** Requirement **
Copy out every line of text in the material below, word for word and in the same order, and leave the pictures out of your copy.
* * * * * * *
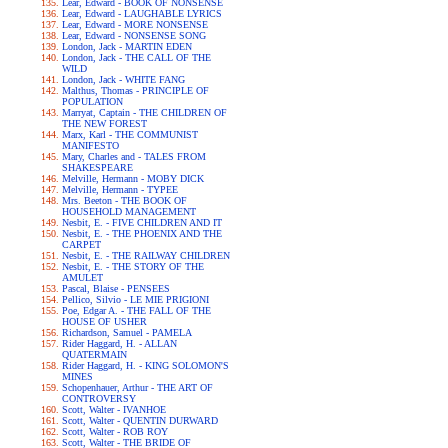
Lear, Edward - BOOK OF NONSENSE
Lear, Edward - LAUGHABLE LYRICS
Lear, Edward - MORE NONSENSE
Lear, Edward - NONSENSE SONG
London, Jack - MARTIN EDEN
London, Jack - THE CALL OF THE
WILD
London, Jack - WHITE FANG
Malthus, Thomas - PRINCIPLE OF
POPULATION
Marryat, Captain - THE CHILDREN OF
THE NEW FOREST
Marx, Karl - THE COMMUNIST
MANIFESTO
Mary, Charles and - TALES FROM
SHAKESPEARE
Melville, Hermann - MOBY DICK
Melville, Hermann - TYPEE
Mrs. Beeton - THE BOOK OF
HOUSEHOLD MANAGEMENT
Nesbit, E. - FIVE CHILDREN AND IT
Nesbit, E. - THE PHOENIX AND THE
CARPET
Nesbit, E. - THE RAILWAY CHILDREN
Nesbit, E. - THE STORY OF THE
AMULET
Pascal, Blaise - PENSEES
Pellico, Silvio - LE MIE PRIGIONI
Poe, Edgar A. - THE FALL OF THE
HOUSE OF USHER
Richardson, Samuel - PAMELA
Rider Haggard, H. - ALLAN
QUATERMAIN
Rider Haggard, H. - KING SOLOMON'S
MINES
Schopenhauer, Arthur - THE ART OF
CONTROVERSY
Scott, Walter - IVANHOE
Scott, Walter - QUENTIN DURWARD
Scott, Walter - ROB ROY
Scott, Walter - THE BRIDE OF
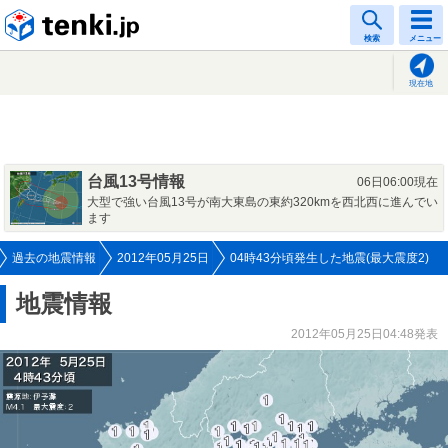
tenki.jp
検索
メニュー
現在地
台風13号情報
06日06:00現在
大型で強い台風13号が南大東島の東約320kmを西北西に進んでい
ます
過去の地震情報
2012年05月25日
04時43分頃発生した地震(最大震度2)
地震情報
2012年05月25日04:48発表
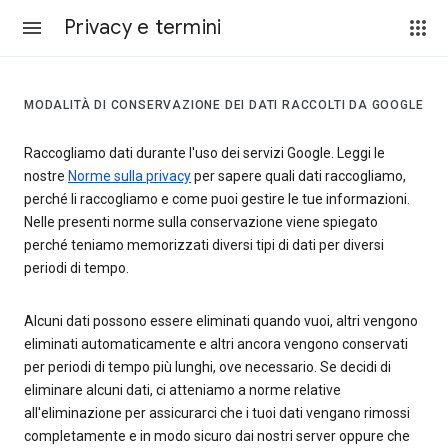
Privacy e termini
MODALITÀ DI CONSERVAZIONE DEI DATI RACCOLTI DA GOOGLE
Raccogliamo dati durante l'uso dei servizi Google. Leggi le
nostre
Norme sulla privacy
per sapere quali dati raccogliamo,
perché li raccogliamo e come puoi gestire le tue informazioni.
Nelle presenti norme sulla conservazione viene spiegato
perché teniamo memorizzati diversi tipi di dati per diversi
periodi di tempo.
Alcuni dati possono essere eliminati quando vuoi, altri vengono
eliminati automaticamente e altri ancora vengono conservati
per periodi di tempo più lunghi, ove necessario. Se decidi di
eliminare alcuni dati, ci atteniamo a norme relative
all'eliminazione per assicurarci che i tuoi dati vengano rimossi
completamente e in modo sicuro dai nostri server oppure che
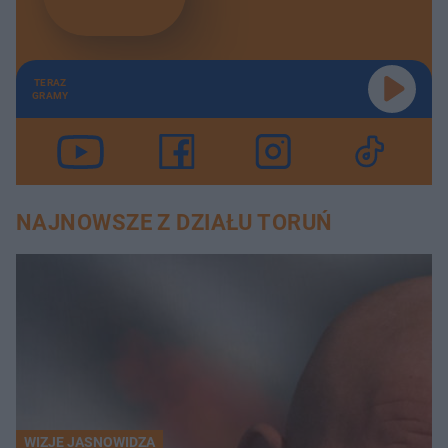
TERAZ
GRAMY
NAJNOWSZE Z DZIAŁU TORUŃ
WIZJE JASNOWIDZA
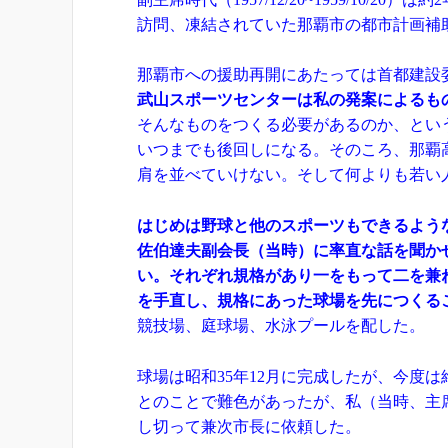
訪問、凍結されていた那覇市の都市計画補
那覇市への援助再開にあたっては首都建設
武山スポーツセンターは私の発案によるも
そんなものをつくる必要があるのか、とい
いつまでも後回しになる。そのころ、那覇
肩を並べていけない。そして何よりも若い
はじめは野球と他のスポーツもできるよう
佐伯達夫副会長（当時）に率直な話を聞か
い。それぞれ規格があり一をもって二を兼
を手直し、規格にあった球場を先につくる
競技場、庭球場、水泳プールを配した。
球場は昭和35年12月に完成したが、今度
とのことで難色があったが、私（当時、主
し切って兼次市長に依頼した。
* * * * * * *
** Task answer **
Lear, Edward - BOOK OF NONSENSE
Lear, Edward - LAUGHABLE LYRICS
Lear, Edward - MORE NONSENSE
Lear, Edward - NONSENSE SONG
London, Jack - MARTIN EDEN
London, Jack - THE CALL OF THE
WILD
London, Jack - WHITE FANG
Malthus, Thomas - PRINCIPLE OF
POPULATION
Marryat, Captain - THE CHILDREN OF
THE NEW FOREST
Marx, Karl - THE COMMUNIST
MANIFESTO
Mary, Charles and - TALES FROM
SHAKESPEARE
Melville, Hermann - MOBY DICK
Melville, Hermann - TYPEE
Mrs. Beeton - THE BOOK OF
HOUSEHOLD MANAGEMENT
Nesbit, E. - FIVE CHILDREN AND IT
Nesbit, E. - THE PHOENIX AND THE
CARPET
Nesbit, E. - THE RAILWAY CHILDREN
Nesbit, E. - THE STORY OF THE
AMULET
Pascal, Blaise - PENSEES
Pellico, Silvio - LE MIE PRIGIONI
Poe, Edgar A. - THE FALL OF THE
HOUSE OF USHER
Richardson, Samuel - PAMELA
Rider Haggard, H. - ALLAN
QUATERMAIN
Rider Haggard, H. - KING SOLOMON'S
MINES
Schopenhauer, Arthur - THE ART OF
CONTROVERSY
Scott, Walter - IVANHOE
Scott, Walter - QUENTIN DURWARD
Scott, Walter - ROB ROY
Scott, Walter - THE BRIDE OF
tenki.jp
検索
メニュー
現在地
台風13号情報
06日06:00現在
大型で強い台風13号が南大東島の東約320kmを西北西に進んでい
ます
過去の地震情報
2012年05月25日
04時43分頃発生した地震(最大震度2)
地震情報
2012年05月25日04:48発表
Privacy e termini
MODALITÀ DI CONSERVAZIONE DEI DATI RACCOLTI DA GOOGLE
Raccogliamo dati durante l'uso dei servizi Google. Leggi le
nostre
Norme sulla privacy
per sapere quali dati raccogliamo,
perché li raccogliamo e come puoi gestire le tue informazioni.
Nelle presenti norme sulla conservazione viene spiegato
perché teniamo memorizzati diversi tipi di dati per diversi
periodi di tempo.
Alcuni dati possono essere eliminati quando vuoi, altri vengono
eliminati automaticamente e altri ancora vengono conservati
per periodi di tempo più lunghi, ove necessario. Se decidi di
eliminare alcuni dati, ci atteniamo a norme relative
all'eliminazione per assicurarci che i tuoi dati vengano rimossi
completamente e in modo sicuro dai nostri server oppure che
TERAZ
GRAMY
NAJNOWSZE Z DZIAŁU TORUŃ
WIZJE JASNOWIDZA
訪問、凍結されていた那覇市の都市計画補
那覇市への援助再開にあたっては首都建設
武山スポーツセンターは私の発案によるも
そんなものをつくる必要があるのか、とい
いつまでも後回しになる。そのころ、那覇
肩を並べていけない。そして何よりも若い
はじめは野球と他のスポーツもできるよう
佐伯達夫副会長（当時）に率直な話を聞か
い。それぞれ規格があり一をもって二を兼
を手直し、規格にあった球場を先につくる
競技場、庭球場、水泳プールを配した。
球場は昭和35年12月に完成したが、今度
とのことで難色があったが、私（当時、主
し切って兼次市長に依頼した。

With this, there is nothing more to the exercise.